Ce cercle, ton ancien Karma transformera,
Et le recruteur, sous le charme, succombera,
Mais, même si le besoin de ton métier tu as,
L’attitude du caméléon tu ne prendras.
Publié le 07/01/2007 à 12:06
Par lepoetemasque
Un homme sur son banc, assis là l’air hagard,
De toute son âme, fortes larmes s’écoulent,
Quel amour pleure t-il, quel accident le coule,
Je ne sais rien de lui, je reçois son regard. 

Pendant un certain temps, il pense à avant,
Un sourire paraît, son étoile secrète,
Puis au coin de son œil, venin puissant sécrète,
La goutte d’eau salée, dégustera souvent. 

D’un coup il se lève, son cœur lourd sur son dos,
Courbé à petits pas, en douleur contenue,
Doucement s’éloigne, sa peine mise nue,
Voyeur, je ne peux qu’imaginer son fardeau.
Publié le 06/01/2007 à 00:23
Par lepoetemasque
Vous nous dîtes exclusion, je dis devoir d’assistance,
Égoïsme, il faut leur laisser une chance,
Ils ne sont pas comme nous, leurs ancêtres sont nos cousins,
Nous n’avons pas les moyens, eux encore moins. 

Tu dis on les aide déjà, je comprends ils sont dépendants,
Conflit de civilisation, ils ne sont pas blancs,
Ils profitent de nous, coupons leur les mains,
Les autres font pareils, pourquoi aider son prochain. 

Tu dis accueillons nos besoins, je traduis vidons leurs savoirs,
Aidons d’abord nos proches, qu’ils aillent se faire voir,
Tu le répètes et je réponds, rappelle toi de l’arche,
Homme, réfléchis, lève toi et marche.
Publié le 03/01/2007 à 20:15
Par lepoetemasque

Ingénue si belle, nombreuses fois violée,
Ressuscitée du blocus bleu ou de Sadam,
Attentats répétés ou invasions alliées,
Karma déplorable, peux tu garder ton âme ?

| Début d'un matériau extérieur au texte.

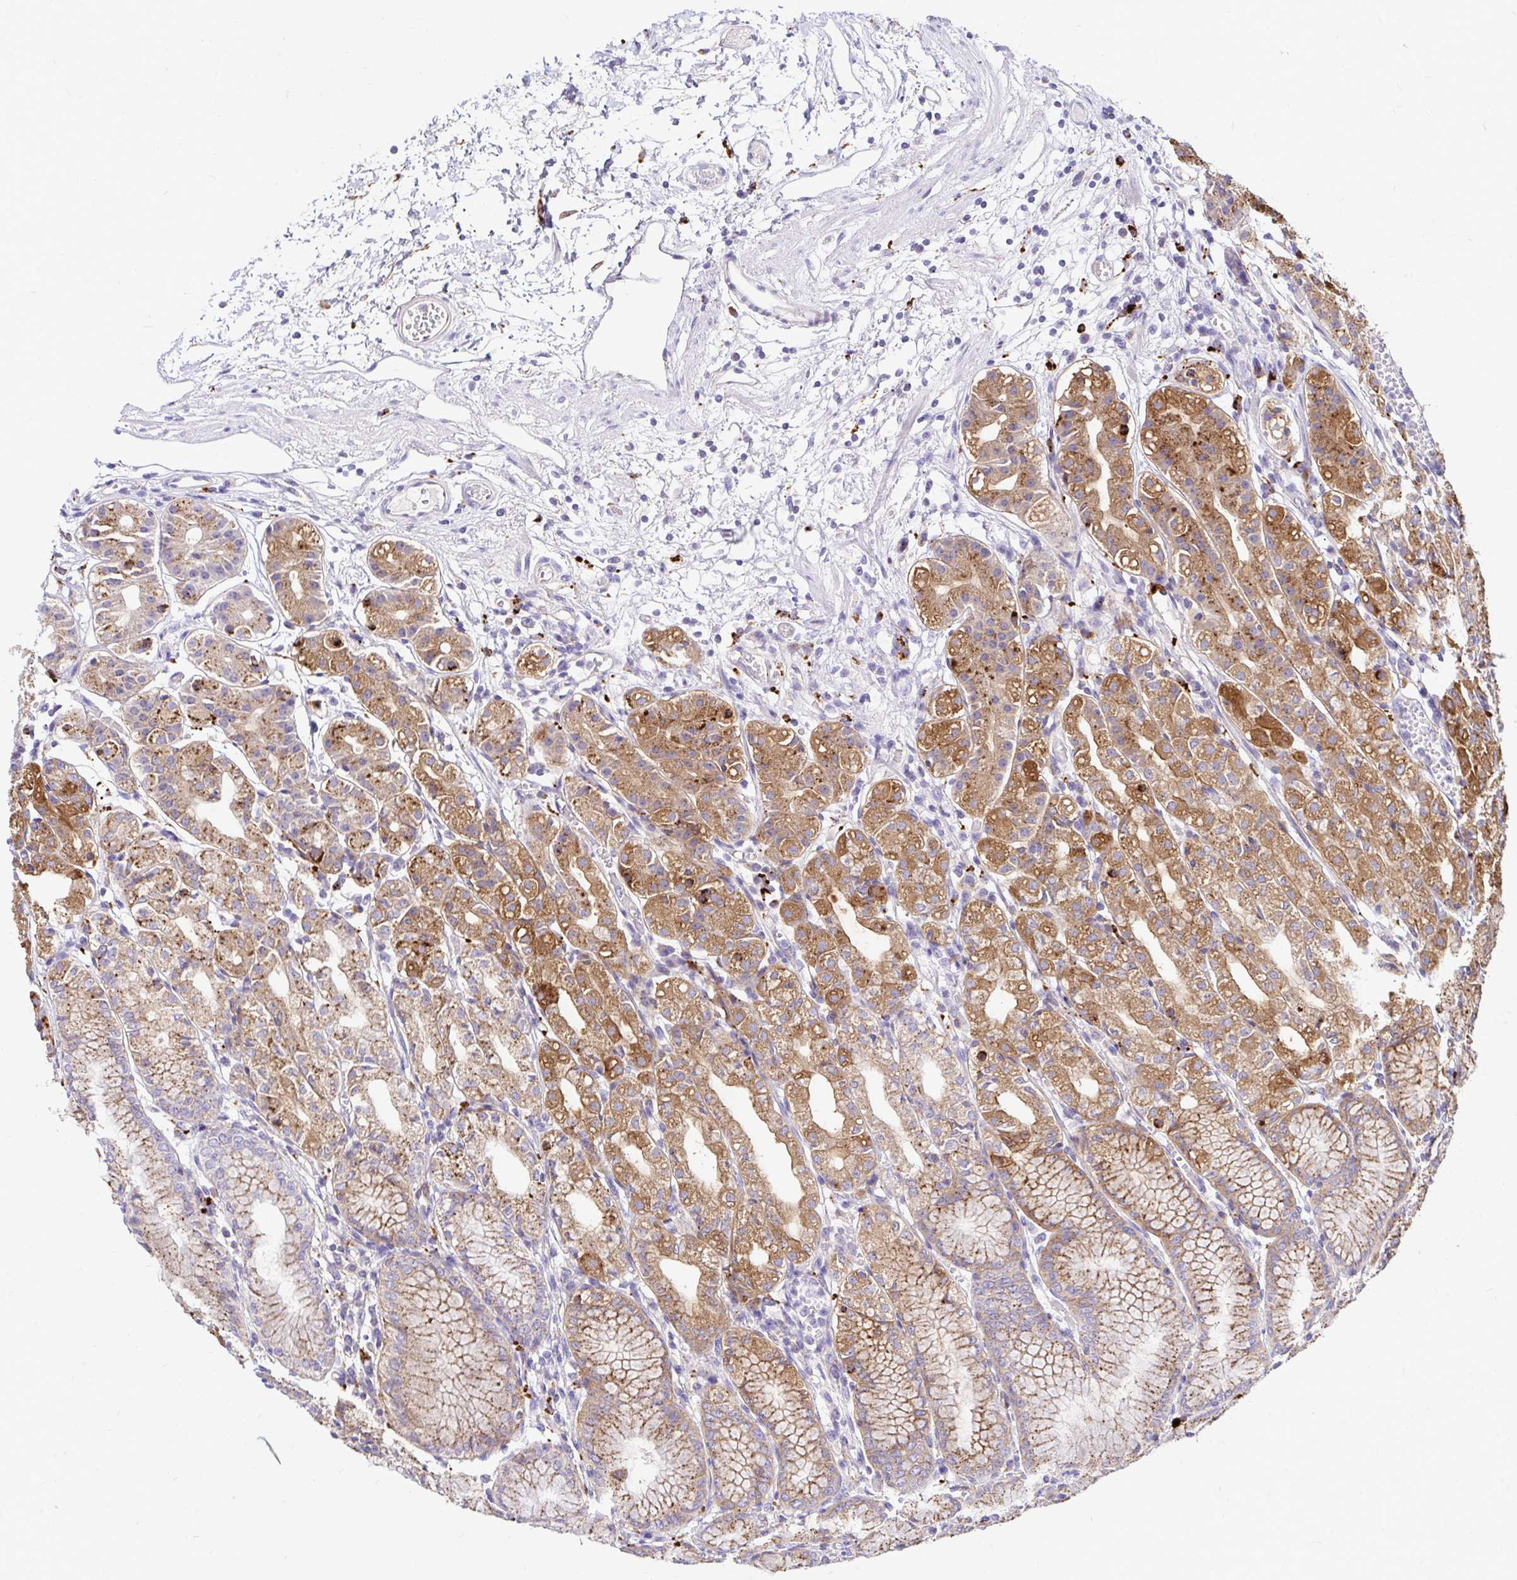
{"staining": {"intensity": "strong", "quantity": "25%-75%", "location": "cytoplasmic/membranous"}, "tissue": "stomach", "cell_type": "Glandular cells", "image_type": "normal", "snomed": [{"axis": "morphology", "description": "Normal tissue, NOS"}, {"axis": "topography", "description": "Stomach"}], "caption": "Strong cytoplasmic/membranous expression is identified in about 25%-75% of glandular cells in benign stomach.", "gene": "FUCA1", "patient": {"sex": "female", "age": 57}}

Publié le 01/01/2007 à 18:58
Par lepoetemasque
Il y a des soirées, vraiment sans intérêt,
Où notre temps perdu, s’écoule enterré,
Qu’elles nous enchantent, par nombreuses paillettes,
Qu’elles nous gavent, de sèves ou de rillettes. 

D’autres heureusement, apportent la finesse,
Donnée au canapé, par flûte de champagne,
Souvent y arrive, que sentiments y naissent,
Mais la fête finie, l’espoir y est en pagne. 

Bien sûr n’en doutez pas, il y a la douceur,
De celles qui donnent, au fond de notre cœur,
La lueur dans le noir, appelée espérance. 

Mais de toutes ces soirées, ont ma préférence,
Celles qui diffusent, cette vive chaleur,
Bien être intense, sans aucune pâleur, 

Où se trouve un bien, qui fait de nous rentier,
Qui sans en avoir l’air, éclaire sans pitié,
La belle étoile, appelée amitié !
Publié le 30/12/2006 à 11:08
Par lepoetemasque
Blanc comme le flocon, rouge comme le père,
Noël nous tend les bras, et les enfants espèrent,
Demain de beaux cadeaux, mais dehors bonhomme,
De neige fond c’est sûr, en nous laissant en somme,
Avec un vif regret, que le gui ne nous prend,
Quand le rire d’un enfant, l’atténue un instant.